As this weekend has approached, I have watched the 2021 Valentine’s Day challenge. I get it. Rather than going out and risking people’s lives, people are sharing pictures of past “dates” and “events.” And with this holiday, we come full circle into a year of Covid.

However, I wear several different hats. While I am divorced, I am also a previously widowed wife and mom to one of my late husband’s kids, one of our own kids, and one more with my ex-husband. Losing someone at a premature age is not the same as a divorce.
While I see one set of questions being asked on my main social media page, I see a different side of questions being asked in a sub group of women who lost a spouse at a young age. “When did you lose them?” “How long WERE you together?” Some of them have been there as long as I have. 20 years is a long time. But as anyone who has lost a spouse knows, this kind of grief is never completely over. The love never ended. Life did. It’s so different.
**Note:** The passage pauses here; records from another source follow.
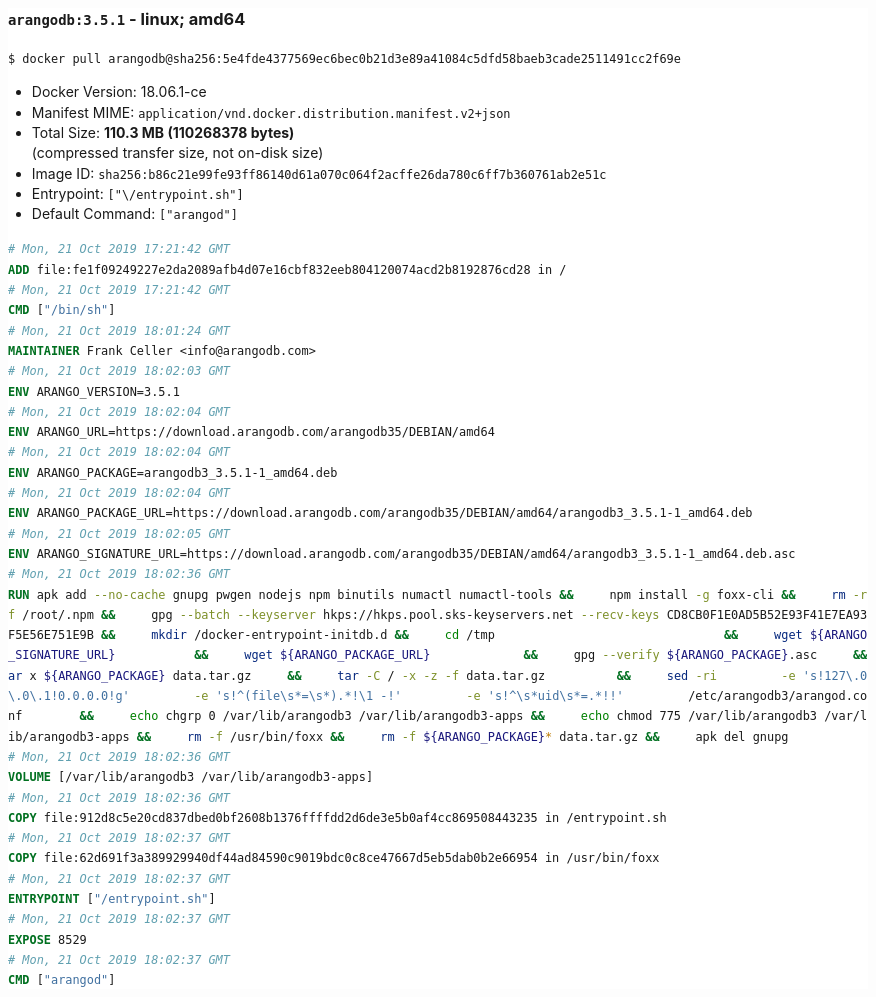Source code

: ### `arangodb:3.5.1` - linux; amd64

```console
$ docker pull arangodb@sha256:5e4fde4377569ec6bec0b21d3e89a41084c5dfd58baeb3cade2511491cc2f69e
```

-	Docker Version: 18.06.1-ce
-	Manifest MIME: `application/vnd.docker.distribution.manifest.v2+json`
-	Total Size: **110.3 MB (110268378 bytes)**  
	(compressed transfer size, not on-disk size)
-	Image ID: `sha256:b86c21e99fe93ff86140d61a070c064f2acffe26da780c6ff7b360761ab2e51c`
-	Entrypoint: `["\/entrypoint.sh"]`
-	Default Command: `["arangod"]`

```dockerfile
# Mon, 21 Oct 2019 17:21:42 GMT
ADD file:fe1f09249227e2da2089afb4d07e16cbf832eeb804120074acd2b8192876cd28 in / 
# Mon, 21 Oct 2019 17:21:42 GMT
CMD ["/bin/sh"]
# Mon, 21 Oct 2019 18:01:24 GMT
MAINTAINER Frank Celler <info@arangodb.com>
# Mon, 21 Oct 2019 18:02:03 GMT
ENV ARANGO_VERSION=3.5.1
# Mon, 21 Oct 2019 18:02:04 GMT
ENV ARANGO_URL=https://download.arangodb.com/arangodb35/DEBIAN/amd64
# Mon, 21 Oct 2019 18:02:04 GMT
ENV ARANGO_PACKAGE=arangodb3_3.5.1-1_amd64.deb
# Mon, 21 Oct 2019 18:02:04 GMT
ENV ARANGO_PACKAGE_URL=https://download.arangodb.com/arangodb35/DEBIAN/amd64/arangodb3_3.5.1-1_amd64.deb
# Mon, 21 Oct 2019 18:02:05 GMT
ENV ARANGO_SIGNATURE_URL=https://download.arangodb.com/arangodb35/DEBIAN/amd64/arangodb3_3.5.1-1_amd64.deb.asc
# Mon, 21 Oct 2019 18:02:36 GMT
RUN apk add --no-cache gnupg pwgen nodejs npm binutils numactl numactl-tools &&     npm install -g foxx-cli &&     rm -rf /root/.npm &&     gpg --batch --keyserver hkps://hkps.pool.sks-keyservers.net --recv-keys CD8CB0F1E0AD5B52E93F41E7EA93F5E56E751E9B &&     mkdir /docker-entrypoint-initdb.d &&     cd /tmp                                &&     wget ${ARANGO_SIGNATURE_URL}           &&     wget ${ARANGO_PACKAGE_URL}             &&     gpg --verify ${ARANGO_PACKAGE}.asc     &&     ar x ${ARANGO_PACKAGE} data.tar.gz     &&     tar -C / -x -z -f data.tar.gz          &&     sed -ri         -e 's!127\.0\.0\.1!0.0.0.0!g'         -e 's!^(file\s*=\s*).*!\1 -!'         -e 's!^\s*uid\s*=.*!!'         /etc/arangodb3/arangod.conf        &&     echo chgrp 0 /var/lib/arangodb3 /var/lib/arangodb3-apps &&     echo chmod 775 /var/lib/arangodb3 /var/lib/arangodb3-apps &&     rm -f /usr/bin/foxx &&     rm -f ${ARANGO_PACKAGE}* data.tar.gz &&     apk del gnupg
# Mon, 21 Oct 2019 18:02:36 GMT
VOLUME [/var/lib/arangodb3 /var/lib/arangodb3-apps]
# Mon, 21 Oct 2019 18:02:36 GMT
COPY file:912d8c5e20cd837dbed0bf2608b1376ffffdd2d6de3e5b0af4cc869508443235 in /entrypoint.sh 
# Mon, 21 Oct 2019 18:02:37 GMT
COPY file:62d691f3a389929940df44ad84590c9019bdc0c8ce47667d5eb5dab0b2e66954 in /usr/bin/foxx 
# Mon, 21 Oct 2019 18:02:37 GMT
ENTRYPOINT ["/entrypoint.sh"]
# Mon, 21 Oct 2019 18:02:37 GMT
EXPOSE 8529
# Mon, 21 Oct 2019 18:02:37 GMT
CMD ["arangod"]
```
I scrolled through some of the posts. There are others who are veterans, like I am. There are some who are halfway as far as I’ve gotten. And there are those who lost somebody yesterday, last week, last month, or last year. Trust me, most of the first three years, at least, remain a blur for the rest of your life.
That’s when I realized something. One of the hats I wear is being a professional patient with a chronic illness and a looming knowledge that I could follow in his footsteps in a flash due to my own medical condition. I’ve lost a friend who has the same condition, as rare as it is. I’ve had friends come close. I’ve helped a friend grieve somebody they lost to Covid. Now I’m trying to support her as she has become a long hauler, sick longer than two months now. And I know people who have lost several family members.
I’ve had to learn how to come to terms with something called disenfranchised grief. losing people you have gotten to know very well, but mostly online, so that you feel like you aren’t part of their real life, and aren’t entitled to grieve. I’ve gotten used to that. Although I have to say, I wasn’t expecting the last one. And it’s different losing them to Covid with a vaccine on the way.
The thing I noticed suddenly tonight is that while I am used to losing members of my medical support groups, I failed to notice that my support group for people who were widowed at a young age has been growing at an alarming rate. It seems like the obvious, but it’s just not something I noticed. Until now.
Valentines and Covid Wreaths 💔
So if you are posting the Valentine’s Day challenge, by all means, do it! Milk every second you can out of your time with the people you love most. Nobody understand that better than we do.
But also take a second, if you don’t mind, and say a prayer for the many people who are spending this weekend alone because their everything, their person, their reason for breathing… wasn’t one of the lucky ones to survive this last year.

Maybe say another one for those who are waiting alone at home, hoping NOT to get a call about a last video with their partner.
And maybe one more for everybody who has lost a child, a parent, a grandparent, a sibling, aunt, uncle, cousin, niece, nephew, a close friend, or other loved ones.
And maybe one for the kids who can’t go back to school without endangering their own parent, and those who have to go back to school, and may have to live feeling guilty for tragic results.
And maybe one more for everybody who has lost a colleague and thought it could have been them.
For those who never got to say goodbye because their parents or grandparents were in a nursing home and didn’t survive.

For all of the people working, whether you are a front line medical worker or mopping the floors in the schools. Whether you are a police officer who has fought the virus, violence and hatred, or a person who is high risk because of race and being disparately impacted, or socioeconomic status.

For those who have been vaccinated and are praying that it works, and for those who are desperately waiting for their turn to get it, and for those who are choosing not to because they are afraid of the risk of the vaccine than the virus.
Whether you are a Republican or a Democrat or an independent or a libertarian, or just fed up with what we have been through politically, especially in the United States, as if a pandemic were not enough.
Just say a little prayer for people struggling through this weekend. I am grateful for the fun day and week I’ve had with my kids. But not everyone was lucky enough to have kids. Some are homeless without their partner in a world where jobs are scarce and crashing with a friend is a much bigger ask than in previous years.
Then… ENJOY THE HOLIDAY! Every minute of it. Even if you can’t go out or do something that has been a tradition. Nobody is guaranteed tomorrow. If the last year taught us anything, it’s that.

Make today count. Make every day count. Before you run out of days to count. You aren’t just doing stuff. You are making memories. Memories that will carry you if you find yourself walking a path nobody should ever have to walk. Keep making them, and then make more! Make them every day until you run out of days, even if you make it to 100 years old together. Never stop making them. Because those memories… the memories you’re making… they are everything.